In his blog riley entry last Sunday on this site, “WHAT WOULD RANDY SHILTS HAVE
SAID?,” esteemed author and critic Tim Riley nearly gagged on the
hype for “Angels in America.” (So had I.) The reason for the hype, he
maintained, is that Tony Kushner’s play “is simply too ‘politically correct’ to criticize,” which made
it “much easier for everyone to simply jump on the bandwagon.”
He’s right about that and about the gushing infatuation with Kushner as “a brand name Gay
Jewish intellectual,” per the examples of the New Yorker magazine’s less-than-stellar TV writer,
Nancy Franklin, and its formidable theater critic, John Lahr, both of whom fell over themselves to
see who could offer higher praise.
But Riley doesn’t have much love for “Angels” either, which is where we disagree. The play
“never worked for me, in ANY medium,” Riley wrote, “simply because it’s a) too long and
b) unfocused … even though I admired his a) humor (which is a BIG compliment) and b)
pretension.”
I suppose all of this is old news, except that “Angels” collected seven Golden Globule
nominations this morning, and HBO continues to air re-runs (although in hourly bites instead of
the original two-part broadcast of three hours each).

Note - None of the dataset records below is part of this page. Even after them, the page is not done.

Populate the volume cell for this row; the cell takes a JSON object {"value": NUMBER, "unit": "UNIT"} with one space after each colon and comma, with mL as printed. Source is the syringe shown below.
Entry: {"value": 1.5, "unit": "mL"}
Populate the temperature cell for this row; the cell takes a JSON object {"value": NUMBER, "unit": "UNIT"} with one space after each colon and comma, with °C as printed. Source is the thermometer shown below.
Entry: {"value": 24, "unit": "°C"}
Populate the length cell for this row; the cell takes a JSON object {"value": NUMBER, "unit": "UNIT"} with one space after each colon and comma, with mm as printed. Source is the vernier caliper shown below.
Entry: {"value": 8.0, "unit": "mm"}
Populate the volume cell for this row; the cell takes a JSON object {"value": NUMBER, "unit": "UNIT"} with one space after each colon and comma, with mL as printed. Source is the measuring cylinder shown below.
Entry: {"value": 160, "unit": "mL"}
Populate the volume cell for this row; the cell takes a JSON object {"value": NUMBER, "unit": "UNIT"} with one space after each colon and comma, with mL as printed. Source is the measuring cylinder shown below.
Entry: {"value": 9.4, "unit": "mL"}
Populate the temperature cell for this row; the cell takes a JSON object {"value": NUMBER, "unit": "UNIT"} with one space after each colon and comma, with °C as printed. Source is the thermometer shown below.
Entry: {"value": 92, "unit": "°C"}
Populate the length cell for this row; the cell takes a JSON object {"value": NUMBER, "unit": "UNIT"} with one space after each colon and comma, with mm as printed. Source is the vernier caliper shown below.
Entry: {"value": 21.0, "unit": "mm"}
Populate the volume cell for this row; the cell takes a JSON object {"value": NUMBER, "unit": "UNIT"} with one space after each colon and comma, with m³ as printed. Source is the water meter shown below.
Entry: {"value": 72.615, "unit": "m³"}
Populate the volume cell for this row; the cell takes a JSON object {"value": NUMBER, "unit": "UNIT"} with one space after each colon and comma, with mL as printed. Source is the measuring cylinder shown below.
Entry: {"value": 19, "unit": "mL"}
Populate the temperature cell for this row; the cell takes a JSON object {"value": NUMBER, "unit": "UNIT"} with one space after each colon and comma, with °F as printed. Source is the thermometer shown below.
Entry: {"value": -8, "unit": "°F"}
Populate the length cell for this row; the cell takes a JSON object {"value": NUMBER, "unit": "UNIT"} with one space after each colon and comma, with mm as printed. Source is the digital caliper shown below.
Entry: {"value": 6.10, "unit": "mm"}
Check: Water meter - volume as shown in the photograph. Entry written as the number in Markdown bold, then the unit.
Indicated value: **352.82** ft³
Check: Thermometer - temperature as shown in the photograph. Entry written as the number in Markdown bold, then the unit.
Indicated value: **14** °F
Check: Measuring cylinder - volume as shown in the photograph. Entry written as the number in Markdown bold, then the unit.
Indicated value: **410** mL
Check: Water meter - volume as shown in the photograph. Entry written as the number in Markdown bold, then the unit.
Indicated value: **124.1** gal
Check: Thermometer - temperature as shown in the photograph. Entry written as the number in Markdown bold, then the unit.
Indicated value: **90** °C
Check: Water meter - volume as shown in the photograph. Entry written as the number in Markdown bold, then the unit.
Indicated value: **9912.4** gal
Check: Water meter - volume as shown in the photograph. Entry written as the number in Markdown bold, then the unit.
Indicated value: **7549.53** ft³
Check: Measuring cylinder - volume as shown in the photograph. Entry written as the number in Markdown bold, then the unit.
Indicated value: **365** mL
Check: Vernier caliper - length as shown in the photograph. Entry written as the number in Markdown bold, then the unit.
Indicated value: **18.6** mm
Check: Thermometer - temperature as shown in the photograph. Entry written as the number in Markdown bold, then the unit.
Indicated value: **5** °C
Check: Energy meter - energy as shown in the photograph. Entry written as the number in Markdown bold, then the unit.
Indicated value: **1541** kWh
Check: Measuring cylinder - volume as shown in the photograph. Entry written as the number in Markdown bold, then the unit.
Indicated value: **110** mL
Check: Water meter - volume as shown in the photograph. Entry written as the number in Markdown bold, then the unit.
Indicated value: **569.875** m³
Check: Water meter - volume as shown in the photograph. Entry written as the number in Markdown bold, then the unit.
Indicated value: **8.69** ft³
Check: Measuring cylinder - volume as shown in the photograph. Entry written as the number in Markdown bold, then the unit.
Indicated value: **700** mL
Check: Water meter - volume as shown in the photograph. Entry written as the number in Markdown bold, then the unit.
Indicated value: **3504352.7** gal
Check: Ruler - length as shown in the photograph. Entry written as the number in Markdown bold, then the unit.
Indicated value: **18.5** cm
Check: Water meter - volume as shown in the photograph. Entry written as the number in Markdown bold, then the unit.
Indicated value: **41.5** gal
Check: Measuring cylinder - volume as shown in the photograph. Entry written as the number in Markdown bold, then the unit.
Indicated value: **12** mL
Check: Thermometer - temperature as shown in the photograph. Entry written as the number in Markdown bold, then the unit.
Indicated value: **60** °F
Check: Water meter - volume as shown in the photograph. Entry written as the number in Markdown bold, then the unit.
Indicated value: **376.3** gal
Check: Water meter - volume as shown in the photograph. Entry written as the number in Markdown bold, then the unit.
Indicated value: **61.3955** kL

Riley is right again about the play’s length and lack of focus, but that’s true only for the first
three hours. (Yes, it does sound silly: Only for the first three hours?) The second three
hours were far better, largely because the sprawling plotlines and the many characters come
together in a tight, ingenious weave of relationships that feels exactly right. To achieve this
without the contrivances showing, which Kushner manages beautifully, is no small
accomplishment.
As to Kushner’s leftwing slant and “politically correct” agenda, which have been cause for much complaint rather
different from Riley’s objections, I think the agenda in the most basic terms is this: To be in
the closet is to be a moral coward. If you’re in the closet, you’re bad news, pretty much no
damned good to yourself or to anyone else. You’re untrustworthy, unlovable and unloving, i.e. the
evil Roy Cohn (played by Al Pacino) and his disillusioned but still selfish protégé Joe
Pitt (played by Patrick Wilson).
To be out of the closet, or to come out of the closet, is to discover your humanity. If you’re
out of the closet, even if you’re untrustworthy, you’re not necessarily evil or unlovable, i.e.
Proctor’s lover Louis (played by Ben Shenkman), and you can still be saved from your
moral cowardice. This may be politically correct, but it’s also not a bad thing.